● 任务要求:
续写下面这篇介绍 Faster R-CNN 的文章，从文中最后一句之后接着往下写。

● 阅读选段:
.....

Faster RCNN 学习与实现

时间：2019-03-31 16:16:49 阅读：160 评论：0 收藏：0 [点我收藏+]

Faster R-CNN 主要分为两个部分：

RPN（Region Proposal Network）生成高质量的 region proposal；
Fast R-CNN 利用 region proposal 做出检测。

在论文中作者将 RPN 比作神经网络的注意力机制（"attention" mechanisms），告诉网络看哪里。为了更好的理解，下面简要的叙述论文的关键内容。

RPN

Input：任意尺寸的图像
Output：一组带有目标得分的目标矩形 proposals

为了生成 region proposals，在基网络的最后一个卷积层 x 上滑动一个小网络。该小网络由一个 \(3\times 3\) 卷积 conv1 和一对兄弟卷积（并行的）\(1\times 1\) 卷积 reg 和 cls 组成。其中，conv1 的参数 padding=1，stride=1 以保证其不会改变输出的特征图的尺寸。reg 作为 box-regression 用来编码 box 的坐标，cls 作为 box-classifaction 用来编码每个 proposal 是目标的概率。详细内容见我的博客：我的目标检测笔记。论文中把不同 scale 和 aspect ratio 的 \(k\) 个 reference boxes（参数化的 proposal）称作 anchors（锚点）。锚点是滑块的中心。

为了更好的理解 anchors，下面以 Python 来展示其内涵。

锚点

首先利用COCO 数据集的使用中介绍的 API 来获取一张 COCO 数据集的图片及其标注。

先载入一些必备的包：

import cv2
from matplotlib import pyplot as plt
import numpy as np

# 载入 coco 相关 api
import sys
sys.path.append(r'D:\API\cocoapi\PythonAPI')

.....

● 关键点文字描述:

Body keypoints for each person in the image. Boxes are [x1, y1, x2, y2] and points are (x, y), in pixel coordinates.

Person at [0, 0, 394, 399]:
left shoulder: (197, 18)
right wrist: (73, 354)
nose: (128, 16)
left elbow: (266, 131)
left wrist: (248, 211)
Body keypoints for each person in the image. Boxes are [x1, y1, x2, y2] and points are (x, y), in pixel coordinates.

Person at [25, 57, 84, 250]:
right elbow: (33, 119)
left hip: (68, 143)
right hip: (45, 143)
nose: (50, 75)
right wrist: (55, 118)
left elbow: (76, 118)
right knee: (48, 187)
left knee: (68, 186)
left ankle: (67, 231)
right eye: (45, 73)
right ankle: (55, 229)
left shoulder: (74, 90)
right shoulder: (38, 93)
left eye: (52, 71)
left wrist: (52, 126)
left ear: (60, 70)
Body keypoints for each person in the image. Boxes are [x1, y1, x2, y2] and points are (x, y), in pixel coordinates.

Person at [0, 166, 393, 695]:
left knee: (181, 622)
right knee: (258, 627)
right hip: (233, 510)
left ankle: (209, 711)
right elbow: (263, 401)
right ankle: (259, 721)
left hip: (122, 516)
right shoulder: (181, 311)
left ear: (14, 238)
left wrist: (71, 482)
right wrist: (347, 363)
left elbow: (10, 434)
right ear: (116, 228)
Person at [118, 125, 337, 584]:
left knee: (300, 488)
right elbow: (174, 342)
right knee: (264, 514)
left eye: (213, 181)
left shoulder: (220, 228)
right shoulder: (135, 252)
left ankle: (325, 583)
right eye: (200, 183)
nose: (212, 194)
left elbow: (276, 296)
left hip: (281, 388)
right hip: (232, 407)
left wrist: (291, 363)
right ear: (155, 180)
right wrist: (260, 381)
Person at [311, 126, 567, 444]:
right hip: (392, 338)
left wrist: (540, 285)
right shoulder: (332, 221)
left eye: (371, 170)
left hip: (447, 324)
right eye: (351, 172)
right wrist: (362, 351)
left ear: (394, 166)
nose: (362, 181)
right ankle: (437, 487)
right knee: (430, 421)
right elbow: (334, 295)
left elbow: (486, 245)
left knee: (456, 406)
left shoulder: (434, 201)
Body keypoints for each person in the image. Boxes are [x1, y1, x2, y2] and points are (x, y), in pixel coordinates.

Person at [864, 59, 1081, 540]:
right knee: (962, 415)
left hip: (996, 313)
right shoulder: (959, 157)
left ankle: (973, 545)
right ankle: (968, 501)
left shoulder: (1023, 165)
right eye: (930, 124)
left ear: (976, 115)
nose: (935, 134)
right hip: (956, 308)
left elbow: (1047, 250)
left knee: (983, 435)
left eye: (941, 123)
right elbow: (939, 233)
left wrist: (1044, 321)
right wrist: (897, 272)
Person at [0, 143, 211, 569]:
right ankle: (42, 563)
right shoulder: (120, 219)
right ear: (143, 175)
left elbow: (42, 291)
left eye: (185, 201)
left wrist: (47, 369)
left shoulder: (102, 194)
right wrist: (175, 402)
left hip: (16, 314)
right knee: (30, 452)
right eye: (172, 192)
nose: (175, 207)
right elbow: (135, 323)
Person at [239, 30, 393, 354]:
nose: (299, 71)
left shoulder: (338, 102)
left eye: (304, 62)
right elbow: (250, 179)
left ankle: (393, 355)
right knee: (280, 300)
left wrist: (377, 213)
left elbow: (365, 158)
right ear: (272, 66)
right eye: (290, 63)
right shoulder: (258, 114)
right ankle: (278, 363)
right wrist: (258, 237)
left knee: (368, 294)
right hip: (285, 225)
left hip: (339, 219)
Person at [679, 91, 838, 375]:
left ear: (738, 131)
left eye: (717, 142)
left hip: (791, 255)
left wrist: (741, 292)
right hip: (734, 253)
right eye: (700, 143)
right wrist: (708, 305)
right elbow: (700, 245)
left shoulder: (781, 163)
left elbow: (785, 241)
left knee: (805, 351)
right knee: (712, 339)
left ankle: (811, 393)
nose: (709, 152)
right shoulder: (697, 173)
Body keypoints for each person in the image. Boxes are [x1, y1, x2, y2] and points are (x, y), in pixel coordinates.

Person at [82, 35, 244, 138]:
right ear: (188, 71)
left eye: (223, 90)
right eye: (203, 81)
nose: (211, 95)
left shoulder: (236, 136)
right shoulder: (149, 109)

.....

● 作答内容:
from pycocotools.dataset import Loader
%matplotlib inline

利用 Loader 载入 val2017 数据集，并选择包含 ‘cat‘, ‘dog‘, ‘person‘ 的图片：

dataType = 'val2017'
root = 'E:/Data/coco'
catNms = ['cat', 'dog', 'person']
annType = 'annotations_trainval2017'
loader = Loader(dataType, catNms, root, annType)

输出结果：

Loading json in memory ...
used time: 0.762376 s
Loading json in memory ...
creating index...
index created!
used time: 0.401951 s

可以看出，Loader 载入数据的速度很快。为了更加详细的查看 loader，下面打印出现一些相关信息：

print(f'总共包含图片 {len(loader)} 张')
for i, ann in enumerate(loader.images):
    w, h = ann['height'], ann['width']
    print(f'第 {i+1} 张图片的高和宽分别为: {w, h}')

显示：

总共包含图片 2 张
第 1 张图片的高和宽分别为: (612, 612)
第 2 张图片的高和宽分别为: (500, 333)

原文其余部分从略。